__Exercise details__:
Your task is to find every line of the data that holds the string "none" and copy it.

__Recorded information__:
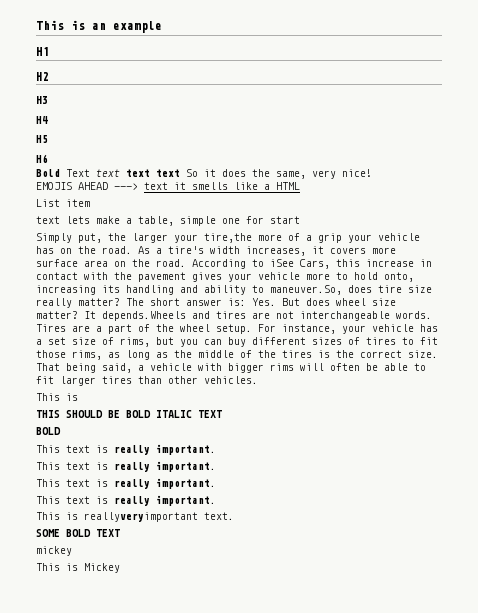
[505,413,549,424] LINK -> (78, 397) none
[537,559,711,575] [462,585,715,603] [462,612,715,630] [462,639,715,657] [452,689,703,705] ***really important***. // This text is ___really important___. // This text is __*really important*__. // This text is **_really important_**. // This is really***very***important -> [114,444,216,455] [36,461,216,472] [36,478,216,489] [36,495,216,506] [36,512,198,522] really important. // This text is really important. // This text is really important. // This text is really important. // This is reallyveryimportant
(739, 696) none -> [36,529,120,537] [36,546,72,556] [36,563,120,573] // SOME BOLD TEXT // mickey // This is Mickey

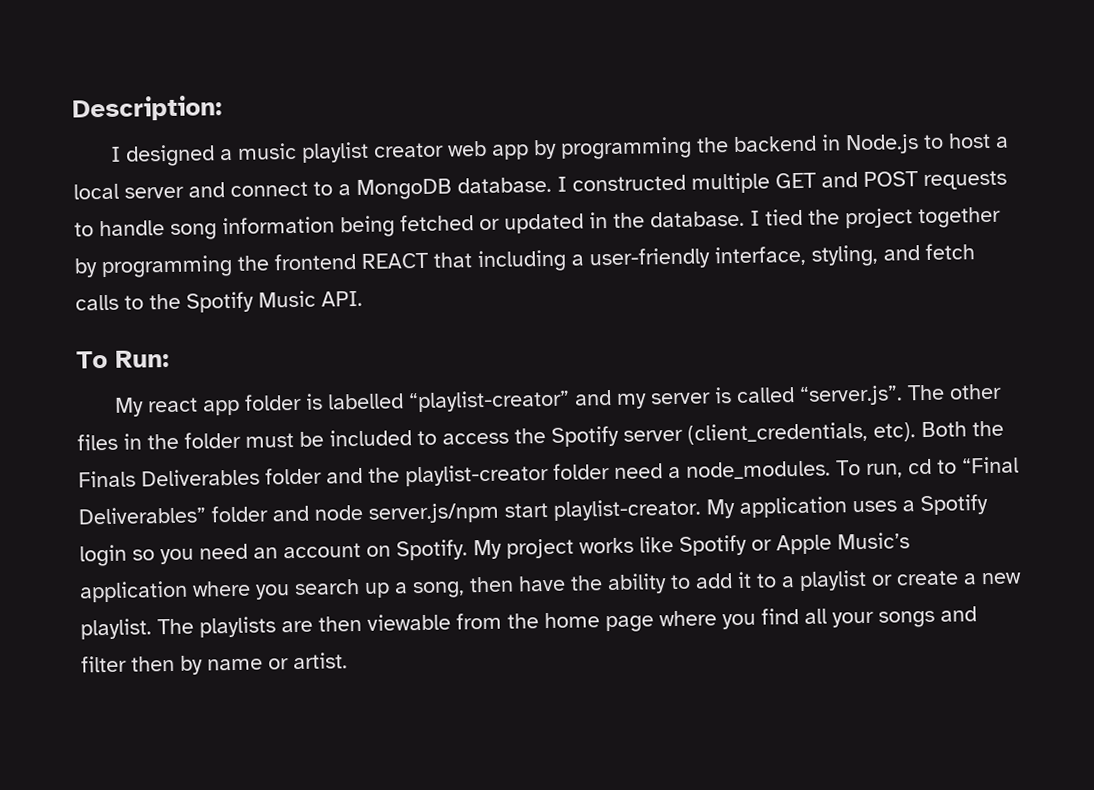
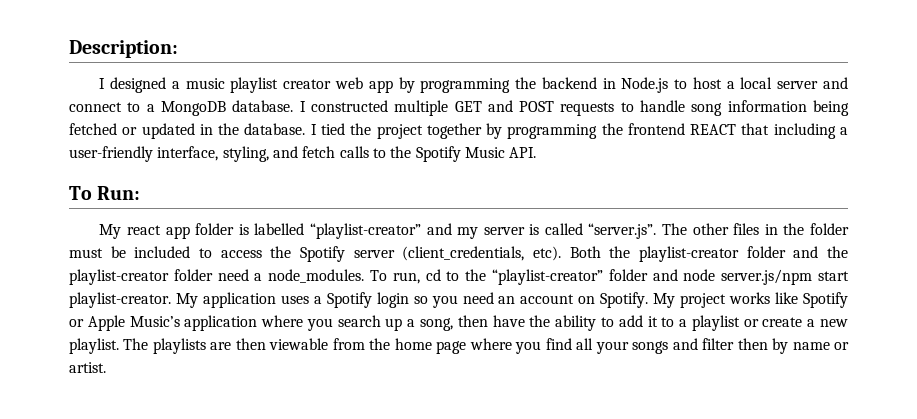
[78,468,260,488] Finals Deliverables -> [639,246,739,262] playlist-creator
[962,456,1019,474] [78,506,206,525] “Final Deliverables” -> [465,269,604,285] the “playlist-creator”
--
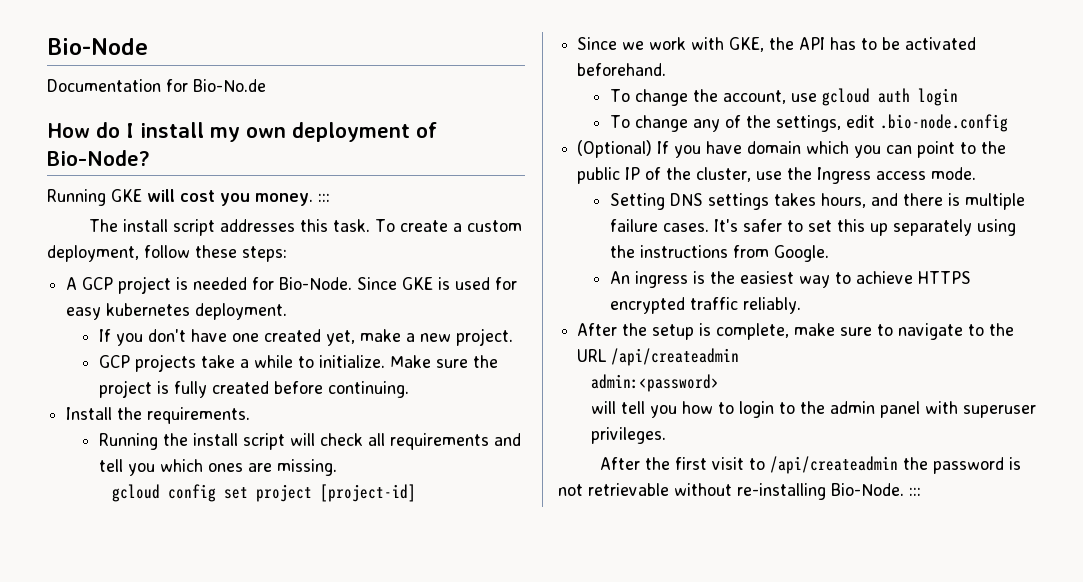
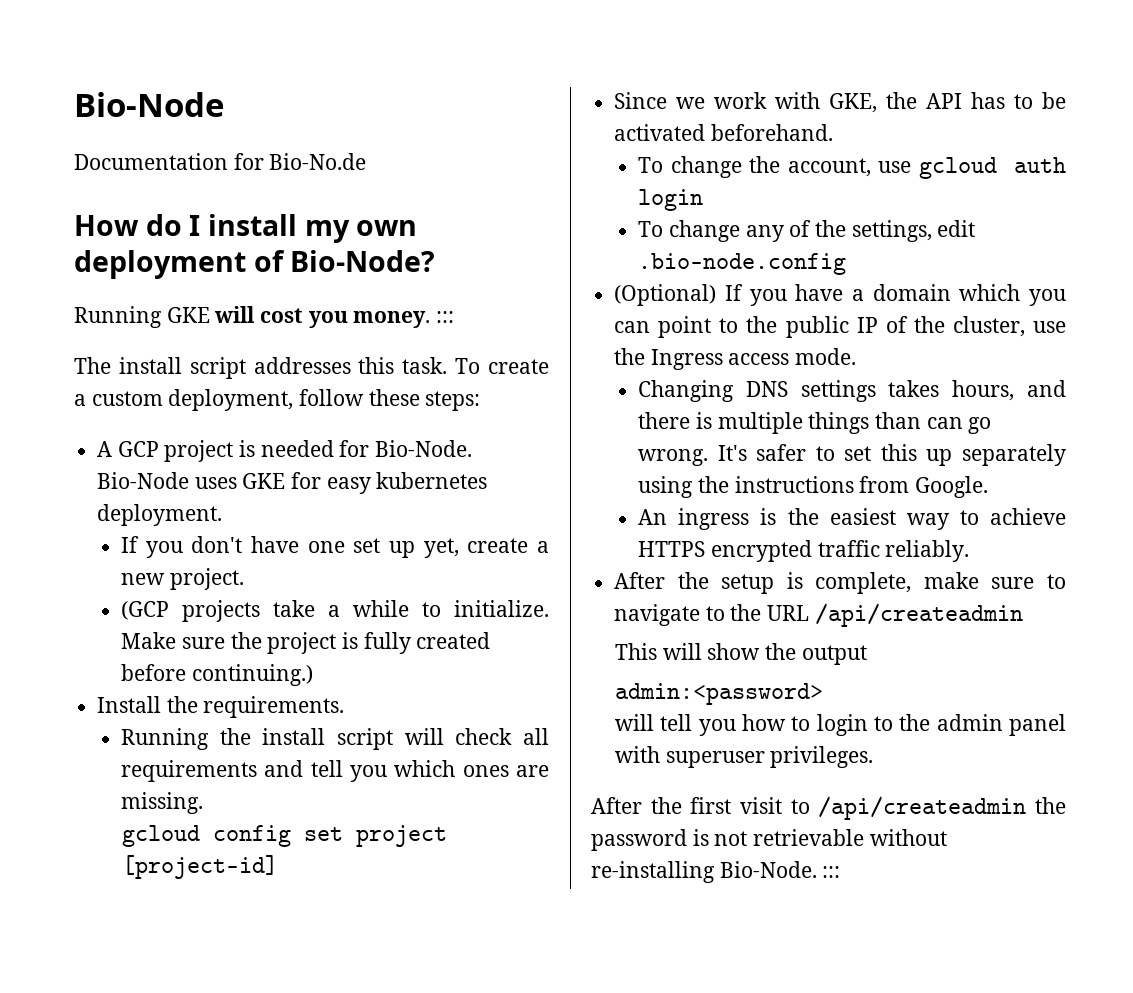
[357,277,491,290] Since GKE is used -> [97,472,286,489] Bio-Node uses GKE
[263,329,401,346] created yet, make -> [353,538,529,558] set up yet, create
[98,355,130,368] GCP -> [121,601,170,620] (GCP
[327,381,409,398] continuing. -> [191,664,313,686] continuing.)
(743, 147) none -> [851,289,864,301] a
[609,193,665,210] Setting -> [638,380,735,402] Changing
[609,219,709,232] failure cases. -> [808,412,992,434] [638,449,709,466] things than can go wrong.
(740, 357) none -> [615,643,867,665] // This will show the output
==
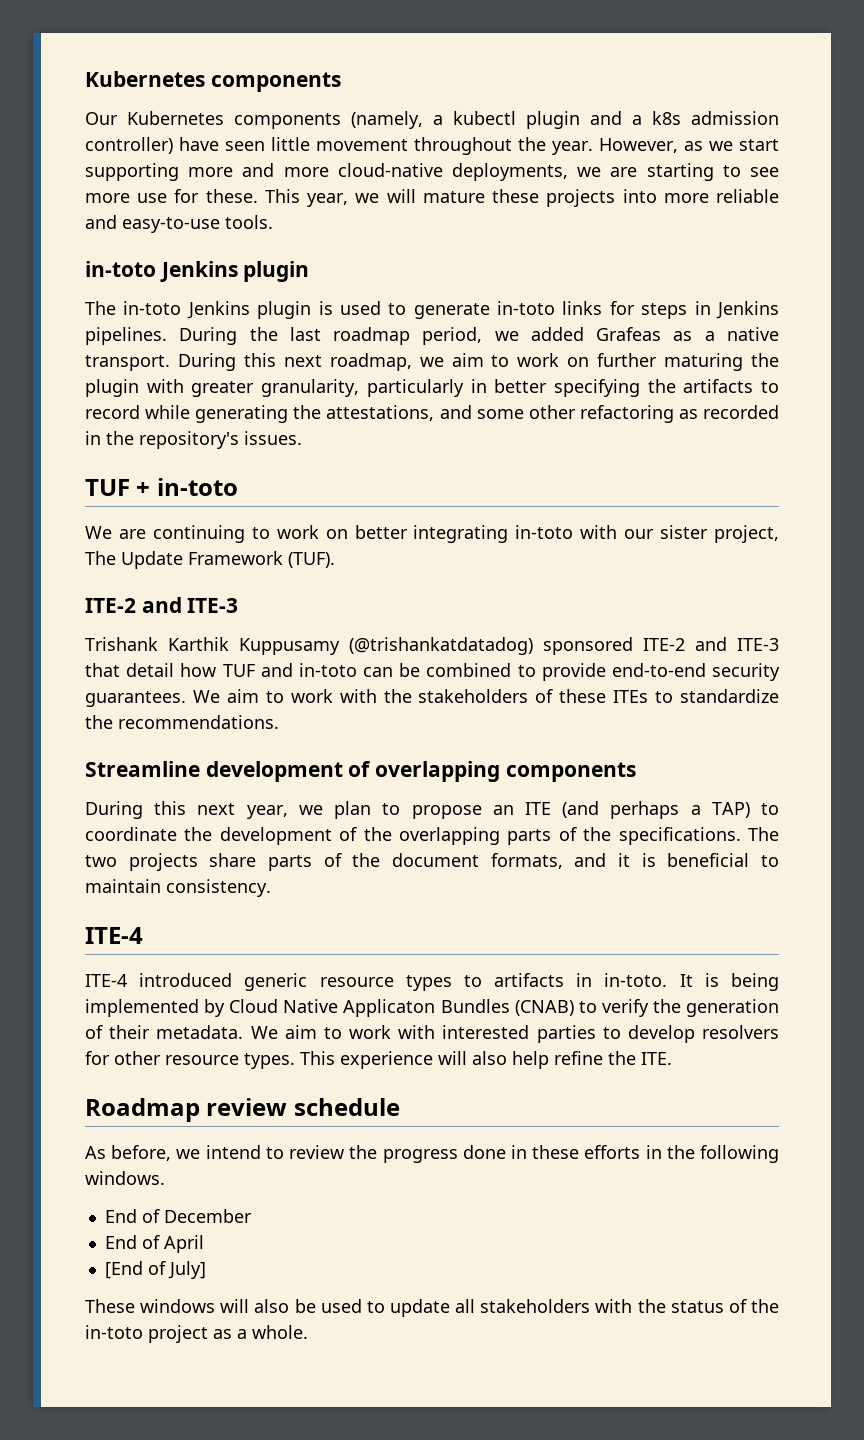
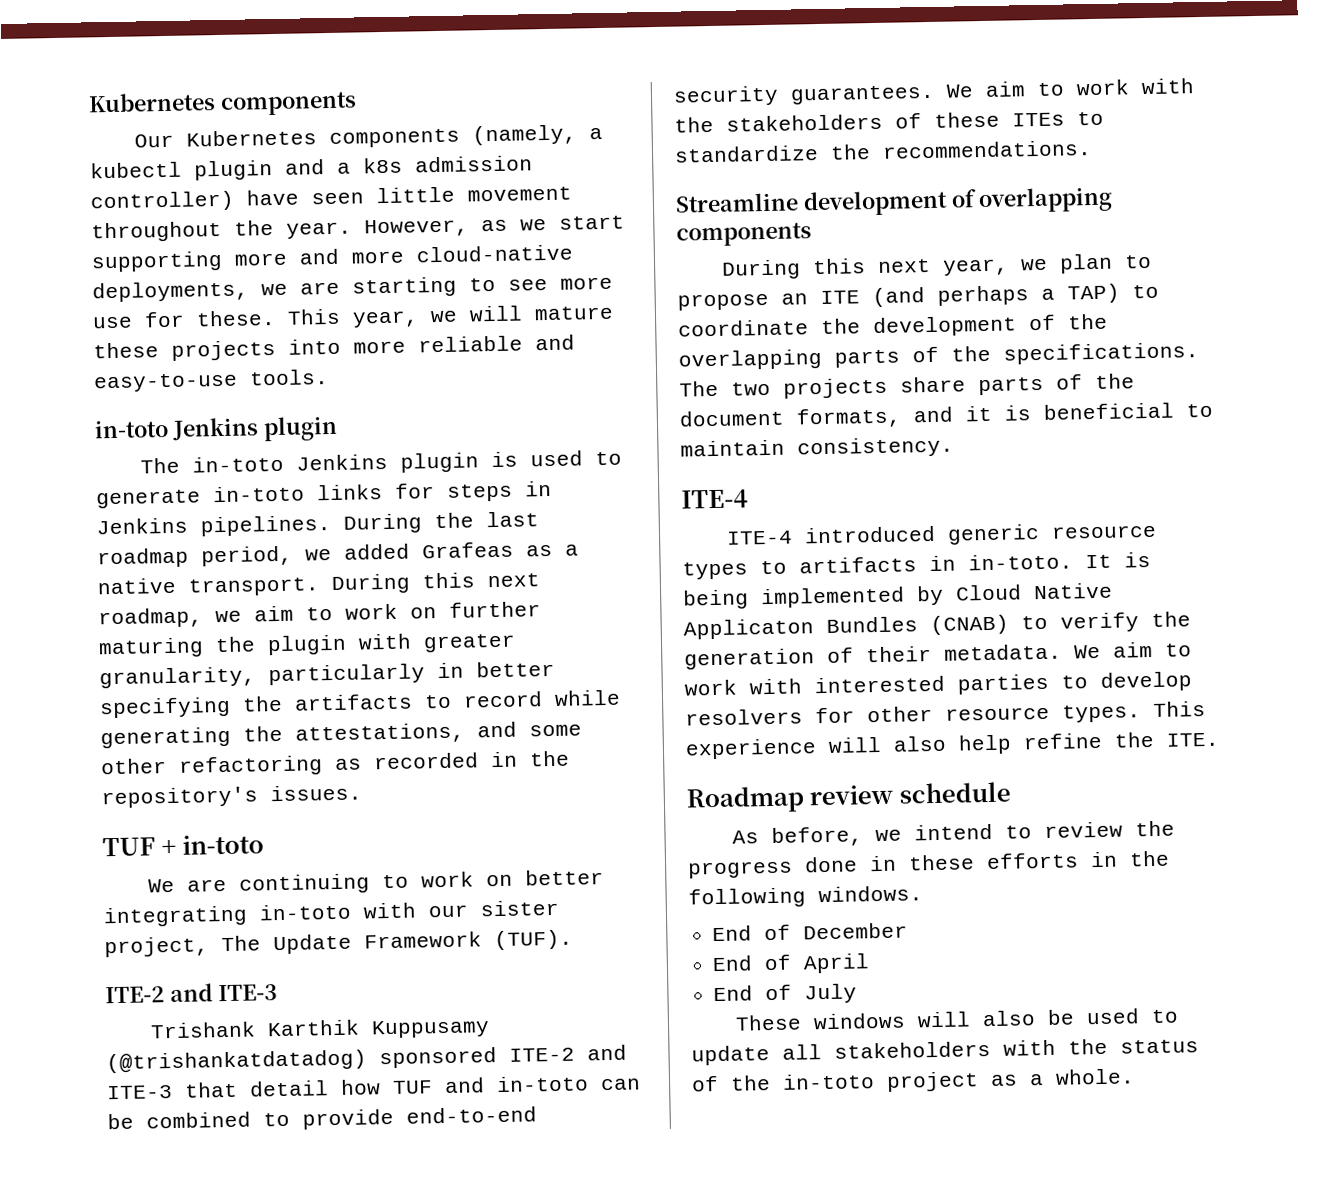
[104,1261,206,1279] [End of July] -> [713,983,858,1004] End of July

__Exercise response__:
[505,413,549,424] LINK -> (78, 397) none
(739, 696) none -> [36,529,120,537] [36,546,72,556] [36,563,120,573] // SOME BOLD TEXT // mickey // This is Mickey
(743, 147) none -> [851,289,864,301] a
(740, 357) none -> [615,643,867,665] // This will show the output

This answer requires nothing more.